**COMPLETE THE FOLLOWING**
1. In the passage on brainjar's MCP tools, what does the compose tool do?
2. Transcribe the part of the passage on brainjar's MCP tools that opens with the words containing "After registration, restart" and closes with "remove / status surface.".

**PASSAGE**
========================

After registration, restart your agent session. The brainjar tools will appear automatically. See the CLI reference for the full mcp install / remove / status surface.
What’s exposed
Section titled “What’s exposed”Every operation meaningful to an agent is available as an MCP tool. The main categories:
| Tool | Description |
|---|---|
soul_save, soul_show, soul_list, soul_delete | Manage souls |
persona_save, persona_show, persona_list, persona_delete | Manage personas |
rule_save, rule_show, rule_list, rule_delete | Manage rules |
procedure_save, procedure_show, procedure_list, procedure_delete | Manage procedures |
skill_save, skill_show, skill_list, skill_delete, skill_attach, skill_detach | Manage skills |
brain_save, brain_show, brain_list, brain_delete | Manage brains |
compose | Assemble a subagent prompt from a brain or ad-hoc layers |
status | Inspect active soul, persona, procedure, rules, skills, and scope |
state_get, state_set, state_delete | Manage workspace and project state |
version_list, version_show | Browse prior versions of souls, personas, rules, procedures, skills |
guide_list, guide_show | Browse operational guides shipped with brainjar |
workspace_create, workspace_list, workspace_get_by_name, workspace_rename, workspace_delete | Manage workspaces |
apikey_create, apikey_list, apikey_revoke | Manage API keys |
admin_export, admin_import | Round-trip a workspace as a JSON pack |
The MCP surface is similar to but not identical to the CLI reference. The MCP server exposes only what’s meaningful to an agent.

========================

**INFORMATION SHOWN**
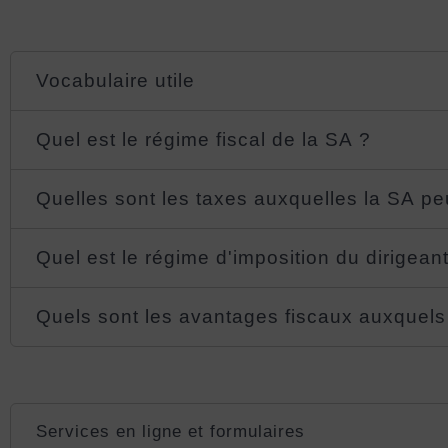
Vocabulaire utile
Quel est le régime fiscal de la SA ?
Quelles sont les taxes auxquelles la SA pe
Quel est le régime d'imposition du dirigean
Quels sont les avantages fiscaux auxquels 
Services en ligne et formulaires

========================

**EXERCISE ANSWERS**
1. It assembles a subagent prompt from a brain or ad-hoc layers.

2.
After registration, restart your agent session. The brainjar tools will appear automatically. See the CLI reference for the full mcp install / remove / status surface.